真摯(しんし)に向き合う医師を根気強く探そう

ただし、町医者の中には、大学病院時代の感性がなかなか抜けない人もいます。また、すべての町医者が、高年者医療のスペシャリストというわけでもありません。

そこで、頼りになる医師かどうかを見抜くポイントを3つ、紹介しましょう。

1つめは、「待合室が明るく、にぎわっているかどうか」です。

病院の待合室をネタにした落語があります。待合室が老人の井戸端会議の場になっていて、「今日は、あのじいさん、来てないね」「あぁ、具合が悪くて来られないって」というオチの話です。

『65歳から始める 和田式 心の若がえり』(著:和田秀樹/幻冬舎)

世間には、病院の待合室は元気な老人のたまり場で、本当に具合の悪い人は来ない、という認識が広がっています。これは、完全なる勘違いです。

医院の待合室のにぎわいは、医師が患者さんに真摯に向き合っていることの表れです。薬の使い方も適切だと思われます。高年の患者さんがヨボヨボし、かかりつけ医のもとまで歩いていけないのだとしたら、薬の使いすぎが一因と考えられます。
* * * *
● **作業内容**:
(a) 町医者の選び方を扱った本文において、頼りになる医師を見抜くポイントが紹介されるのはなぜですか。本文に示された理由を一〜三文で説明してください。
(b) 町医者の選び方を扱った本文について、次の各問いに答えてください。
(i) 頼りになる医師かどうかを見抜くポイントはいくつ紹介されるとされていますか。
(ii) 紹介されている落語では、病院の待合室は何の場になっていますか。
(iii) 高年の患者さんがかかりつけ医のもとまで歩いていけない場合、一因として何が考えられるとされていますか。
(c) 町医者の選び方を扱った本文を、最後の文の後から書き継いでください。
各項目は本件と一切関わりを持ちません。

● **抽出データ項目**:
* * * *
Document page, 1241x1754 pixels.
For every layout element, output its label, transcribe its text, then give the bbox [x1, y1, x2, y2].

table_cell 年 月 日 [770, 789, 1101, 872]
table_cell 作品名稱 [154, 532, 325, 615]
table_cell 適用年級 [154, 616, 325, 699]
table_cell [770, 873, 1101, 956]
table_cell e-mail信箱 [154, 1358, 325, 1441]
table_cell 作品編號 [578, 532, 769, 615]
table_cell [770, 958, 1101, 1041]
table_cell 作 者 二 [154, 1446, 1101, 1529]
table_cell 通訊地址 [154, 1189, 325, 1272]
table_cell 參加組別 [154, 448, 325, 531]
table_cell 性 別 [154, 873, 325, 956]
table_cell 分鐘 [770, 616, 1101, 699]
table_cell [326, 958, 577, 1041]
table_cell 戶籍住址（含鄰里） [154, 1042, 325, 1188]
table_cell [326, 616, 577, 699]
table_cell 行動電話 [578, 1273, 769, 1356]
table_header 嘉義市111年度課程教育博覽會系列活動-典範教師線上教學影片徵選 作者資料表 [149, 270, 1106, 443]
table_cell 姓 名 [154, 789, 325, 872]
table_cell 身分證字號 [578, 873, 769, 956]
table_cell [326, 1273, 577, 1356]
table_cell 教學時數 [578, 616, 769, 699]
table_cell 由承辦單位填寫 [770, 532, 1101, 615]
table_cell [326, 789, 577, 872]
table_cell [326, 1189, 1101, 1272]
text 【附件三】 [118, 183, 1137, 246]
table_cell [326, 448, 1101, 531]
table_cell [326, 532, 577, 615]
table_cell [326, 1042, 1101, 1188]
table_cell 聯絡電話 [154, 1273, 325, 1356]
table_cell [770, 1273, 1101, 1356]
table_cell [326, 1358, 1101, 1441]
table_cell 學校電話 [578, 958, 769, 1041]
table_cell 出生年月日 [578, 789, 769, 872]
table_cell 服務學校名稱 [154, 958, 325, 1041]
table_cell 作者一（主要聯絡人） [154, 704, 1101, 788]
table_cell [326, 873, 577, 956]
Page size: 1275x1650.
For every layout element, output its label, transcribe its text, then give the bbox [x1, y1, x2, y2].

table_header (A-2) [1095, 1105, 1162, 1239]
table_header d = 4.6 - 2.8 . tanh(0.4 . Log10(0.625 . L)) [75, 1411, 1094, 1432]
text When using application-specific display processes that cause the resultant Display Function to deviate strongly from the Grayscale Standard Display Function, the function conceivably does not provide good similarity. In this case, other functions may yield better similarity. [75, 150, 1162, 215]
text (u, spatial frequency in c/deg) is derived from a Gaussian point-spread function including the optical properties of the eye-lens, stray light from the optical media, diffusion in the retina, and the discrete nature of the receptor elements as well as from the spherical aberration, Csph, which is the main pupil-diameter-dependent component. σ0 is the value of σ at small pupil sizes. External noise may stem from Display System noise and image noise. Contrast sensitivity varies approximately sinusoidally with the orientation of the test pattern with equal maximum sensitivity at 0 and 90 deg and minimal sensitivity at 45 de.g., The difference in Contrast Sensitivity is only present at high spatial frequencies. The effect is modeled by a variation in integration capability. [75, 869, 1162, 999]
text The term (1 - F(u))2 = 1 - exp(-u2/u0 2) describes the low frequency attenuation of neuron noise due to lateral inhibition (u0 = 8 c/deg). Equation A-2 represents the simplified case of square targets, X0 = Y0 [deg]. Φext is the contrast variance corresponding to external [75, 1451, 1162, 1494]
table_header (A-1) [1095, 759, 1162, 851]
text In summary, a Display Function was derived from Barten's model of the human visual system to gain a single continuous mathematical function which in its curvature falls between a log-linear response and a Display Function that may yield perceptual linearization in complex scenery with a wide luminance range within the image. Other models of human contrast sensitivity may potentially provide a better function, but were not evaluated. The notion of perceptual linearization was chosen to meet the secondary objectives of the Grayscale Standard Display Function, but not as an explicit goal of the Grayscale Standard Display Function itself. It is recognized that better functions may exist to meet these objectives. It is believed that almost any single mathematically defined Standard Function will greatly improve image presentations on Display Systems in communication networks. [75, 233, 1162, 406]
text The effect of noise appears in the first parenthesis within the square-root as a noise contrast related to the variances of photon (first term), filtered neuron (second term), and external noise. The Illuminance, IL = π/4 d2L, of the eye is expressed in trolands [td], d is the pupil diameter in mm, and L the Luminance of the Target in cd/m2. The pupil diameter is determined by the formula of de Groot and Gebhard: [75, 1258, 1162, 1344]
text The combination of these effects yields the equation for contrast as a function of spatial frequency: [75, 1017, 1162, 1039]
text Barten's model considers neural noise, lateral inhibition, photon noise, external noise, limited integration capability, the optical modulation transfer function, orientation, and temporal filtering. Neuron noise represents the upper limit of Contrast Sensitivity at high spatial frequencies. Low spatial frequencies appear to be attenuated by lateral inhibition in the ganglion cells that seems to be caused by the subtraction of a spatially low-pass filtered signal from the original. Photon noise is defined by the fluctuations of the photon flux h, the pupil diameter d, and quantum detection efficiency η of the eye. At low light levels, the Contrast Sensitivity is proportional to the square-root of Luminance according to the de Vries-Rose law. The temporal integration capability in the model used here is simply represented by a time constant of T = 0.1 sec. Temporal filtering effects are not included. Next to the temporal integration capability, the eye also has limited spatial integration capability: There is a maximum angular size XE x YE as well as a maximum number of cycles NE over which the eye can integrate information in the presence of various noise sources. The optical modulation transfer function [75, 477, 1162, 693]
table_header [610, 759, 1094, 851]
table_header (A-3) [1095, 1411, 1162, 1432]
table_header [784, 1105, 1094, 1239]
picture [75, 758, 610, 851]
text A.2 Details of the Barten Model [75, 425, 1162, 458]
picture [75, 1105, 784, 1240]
* * * *
● **作業の解答**:
(a) 町医者の中には大学病院時代の感性がなかなか抜けない人がいるからです。また、すべての町医者が高年者医療のスペシャリストというわけでもないからです。

(b)
(i) 3つです。
(ii) 老人の井戸端会議の場です。
(iii) 薬の使いすぎです。

(c)
さらに、患者さん同士がワイワイとおしゃべりできるような明るい雰囲気が待合室にあるのは、医師が患者さんを大切に考えている証です。もし、横柄(おうへい)な医師であったら、患者さんは待合室で大人しくしていることでしょう。

ですから、待合室が暗くてどんよりし、老人のたまり場になっていないような町医者は、避けたほうがよいとわかります。

2つめは、「周囲の口コミ」です。年齢を重ねると、周囲にも病気になる人が増えるため、「あそこの病院はいい」「あそこはよくない」といった話を聞く機会が増えるでしょう。こうした患者視点の情報はわりと当てになるので、こまめにチェックするとよいと思います。

3つめは、「実際に受診してみて、自分と相性が合うかどうかを確かめる」ことです。誰かにとってよい医師が、自分にもよいかはわかりません。自分に合わないと感じれば、ほかの病院を探したほうが賢明です。かかりつけ医とは長い付き合いになります。よい医師と出会えると、その後の安心感がまるで違ってきます。

「話を聞いてくれて、説明もわかりやすい」「愛想がよい」「治療方針を一緒に考えてくれる」といった医師を根気強く探せば、きっと、頼りになるかかりつけ医と出会えるでしょう。